1-Dosyadaki yazılara, mahkemece uyulan bozma kararı gereğince hüküm verilmiş olmasına ve delillerin takdirinde bir isabetsizlik bulunmamasına göre, davalı vekilinin bütün temyiz itirazları yerinde değildir.
2-Dava, davacı hesabından sahte kimlikle çekilen paranın istirdadı istemine ilişkin olup, mahkemece yukarıda özetlenen gerekçe ile davanın kabulüne karar verilmiştir.

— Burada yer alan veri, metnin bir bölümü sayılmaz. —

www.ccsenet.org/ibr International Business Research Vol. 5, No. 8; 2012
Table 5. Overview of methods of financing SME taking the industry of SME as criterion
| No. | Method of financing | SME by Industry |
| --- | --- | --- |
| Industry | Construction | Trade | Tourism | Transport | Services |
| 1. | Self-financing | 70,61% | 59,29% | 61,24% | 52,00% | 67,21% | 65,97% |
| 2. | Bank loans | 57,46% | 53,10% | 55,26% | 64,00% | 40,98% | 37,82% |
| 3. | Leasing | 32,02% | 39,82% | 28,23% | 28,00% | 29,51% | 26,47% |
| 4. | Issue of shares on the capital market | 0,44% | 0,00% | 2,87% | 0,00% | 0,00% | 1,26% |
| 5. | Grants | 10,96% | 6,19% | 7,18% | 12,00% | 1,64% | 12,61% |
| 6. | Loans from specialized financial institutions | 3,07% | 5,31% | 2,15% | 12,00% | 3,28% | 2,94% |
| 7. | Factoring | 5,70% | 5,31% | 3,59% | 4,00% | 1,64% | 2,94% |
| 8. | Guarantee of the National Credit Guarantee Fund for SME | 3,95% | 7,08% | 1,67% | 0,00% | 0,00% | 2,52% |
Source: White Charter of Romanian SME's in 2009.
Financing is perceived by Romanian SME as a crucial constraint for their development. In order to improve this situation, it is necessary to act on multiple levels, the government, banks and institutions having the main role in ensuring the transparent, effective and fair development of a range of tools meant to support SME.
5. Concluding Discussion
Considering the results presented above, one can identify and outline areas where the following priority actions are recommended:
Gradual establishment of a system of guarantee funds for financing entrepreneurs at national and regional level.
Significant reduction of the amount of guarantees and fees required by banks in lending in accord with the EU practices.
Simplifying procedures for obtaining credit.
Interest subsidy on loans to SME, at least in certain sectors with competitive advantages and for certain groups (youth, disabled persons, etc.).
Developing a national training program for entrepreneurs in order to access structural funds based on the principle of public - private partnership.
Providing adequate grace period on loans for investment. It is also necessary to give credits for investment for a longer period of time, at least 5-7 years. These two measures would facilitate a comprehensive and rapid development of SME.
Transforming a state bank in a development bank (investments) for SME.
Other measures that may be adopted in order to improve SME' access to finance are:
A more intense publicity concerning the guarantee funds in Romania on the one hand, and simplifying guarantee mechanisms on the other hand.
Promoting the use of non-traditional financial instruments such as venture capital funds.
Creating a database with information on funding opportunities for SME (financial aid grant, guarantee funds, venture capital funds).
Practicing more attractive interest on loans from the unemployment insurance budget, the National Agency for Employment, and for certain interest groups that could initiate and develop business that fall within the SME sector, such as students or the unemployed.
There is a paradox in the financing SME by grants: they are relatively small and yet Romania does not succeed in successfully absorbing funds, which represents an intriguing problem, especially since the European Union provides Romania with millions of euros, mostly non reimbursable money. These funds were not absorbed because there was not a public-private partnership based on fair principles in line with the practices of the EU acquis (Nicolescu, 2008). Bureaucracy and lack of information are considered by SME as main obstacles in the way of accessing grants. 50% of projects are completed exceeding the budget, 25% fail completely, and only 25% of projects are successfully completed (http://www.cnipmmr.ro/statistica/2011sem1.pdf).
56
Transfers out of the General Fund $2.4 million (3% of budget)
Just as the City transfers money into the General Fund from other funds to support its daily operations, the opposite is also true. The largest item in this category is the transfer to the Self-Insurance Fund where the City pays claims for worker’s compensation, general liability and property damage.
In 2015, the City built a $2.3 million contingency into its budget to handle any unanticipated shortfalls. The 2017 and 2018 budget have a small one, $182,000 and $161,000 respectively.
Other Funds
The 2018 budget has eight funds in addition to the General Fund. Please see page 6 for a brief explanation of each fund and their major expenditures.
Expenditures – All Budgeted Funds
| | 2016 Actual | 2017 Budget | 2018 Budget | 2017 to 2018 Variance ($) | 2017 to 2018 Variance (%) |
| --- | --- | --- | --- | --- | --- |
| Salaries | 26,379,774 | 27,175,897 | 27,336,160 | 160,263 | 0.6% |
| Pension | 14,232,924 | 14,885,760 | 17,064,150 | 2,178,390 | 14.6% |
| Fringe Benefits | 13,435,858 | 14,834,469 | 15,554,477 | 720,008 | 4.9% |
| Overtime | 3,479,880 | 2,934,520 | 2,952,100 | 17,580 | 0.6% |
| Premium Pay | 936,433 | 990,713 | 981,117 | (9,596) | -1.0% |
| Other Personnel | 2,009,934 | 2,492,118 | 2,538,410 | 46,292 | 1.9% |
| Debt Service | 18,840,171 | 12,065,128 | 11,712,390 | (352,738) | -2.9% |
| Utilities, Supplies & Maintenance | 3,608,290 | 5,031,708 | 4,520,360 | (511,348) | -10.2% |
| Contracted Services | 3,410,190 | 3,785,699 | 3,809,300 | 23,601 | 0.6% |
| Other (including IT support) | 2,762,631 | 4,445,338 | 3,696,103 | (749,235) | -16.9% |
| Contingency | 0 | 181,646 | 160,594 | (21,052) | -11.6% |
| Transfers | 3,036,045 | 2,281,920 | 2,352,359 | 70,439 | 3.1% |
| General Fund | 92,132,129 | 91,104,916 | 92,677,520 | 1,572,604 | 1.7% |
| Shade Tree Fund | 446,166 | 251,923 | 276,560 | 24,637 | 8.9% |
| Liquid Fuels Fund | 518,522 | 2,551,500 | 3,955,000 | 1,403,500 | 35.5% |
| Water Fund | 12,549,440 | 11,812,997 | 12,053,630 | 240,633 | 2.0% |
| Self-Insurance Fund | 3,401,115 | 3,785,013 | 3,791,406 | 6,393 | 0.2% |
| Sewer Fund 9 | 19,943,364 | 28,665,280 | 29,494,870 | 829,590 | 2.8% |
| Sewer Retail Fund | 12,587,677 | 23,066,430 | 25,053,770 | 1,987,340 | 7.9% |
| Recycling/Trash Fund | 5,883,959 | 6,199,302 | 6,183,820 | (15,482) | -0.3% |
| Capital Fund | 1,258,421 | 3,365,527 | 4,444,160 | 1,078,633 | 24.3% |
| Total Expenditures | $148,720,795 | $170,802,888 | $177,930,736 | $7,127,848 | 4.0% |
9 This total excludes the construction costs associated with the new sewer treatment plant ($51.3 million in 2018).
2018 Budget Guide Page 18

Dava dilekçesinde, İstanbul 16. Asliye Ticaret Mahkemesi'nin 2011/23 esas numarası üzerinden görülen ve kesinleşen davada asıl alacak olarak belirlenen 18.410,79 TL’den, bakiye kalan 13.243,86 TL’nın yine İstanbul 16. Asliye Ticaret Mahkemesi'nin 2011/23 esas numaralı dosyasının dava tarihi itibariyle işleyecek avans faizi ile tahsili talep edilmiş, mahkemece temyize konu işbu dava tarihinden itibaren işleyecek avans faizi ile tahsil hükmü kurulmuştur. Ancak davacının İstanbul 16. Asliye Ticaret Mahkemesi'nin 2011/23 esas numaralı dosyasındaki talebinin dava tarihi itibari ile avans faizi ile tahsili şeklinde olması, yine bu dosya kapsamında davalının 07.01.2006 tarihinde temerrüde düştüğünün kabulü yönünde hüküm kurulması ve bu tarihten dava tarihine kadar olan temerrüt faizinin ayrıca hesaplanmış ve hüküm altına alınmış olması nedeniyle davacının İstanbul 16. Asliye Ticaret Mahkemesinin 2011/23 esas numaralı dava tarihi itibariyle temerrüt faizi talep edebileceği gözetilmeksizin hüküm kurulması doğru olmamış ise de anılan hususun yeniden yargılama gerektirmeyeceği kabulü ile hükmün düzeltilerek onanması gerekmiştir.
SONUÇ: Yukarıda (1) numaralı bentte açıklanan nedenlerle, davalı vekilinin temyiz istemlerinin REDDİNE, (2) numaralı bentte açıklanan nedenlerle davacı temyiz itirazlarının kabulü ile hükmün 1 numaralı hüküm fıkrasından “dava” ibaresinin çıkartılıp, yerine “11.12.2006” ibaresi eklenmesi suretiyle DÜZELTİLEREK ONANMASINA, ödediği peşin temyiz harcının isteği halinde temyiz eden davacıya iadesine,
davalıdan harç alınmasına yer olmadığına, 06/04/2022 tarihinde oybirliğiyle karar verildi.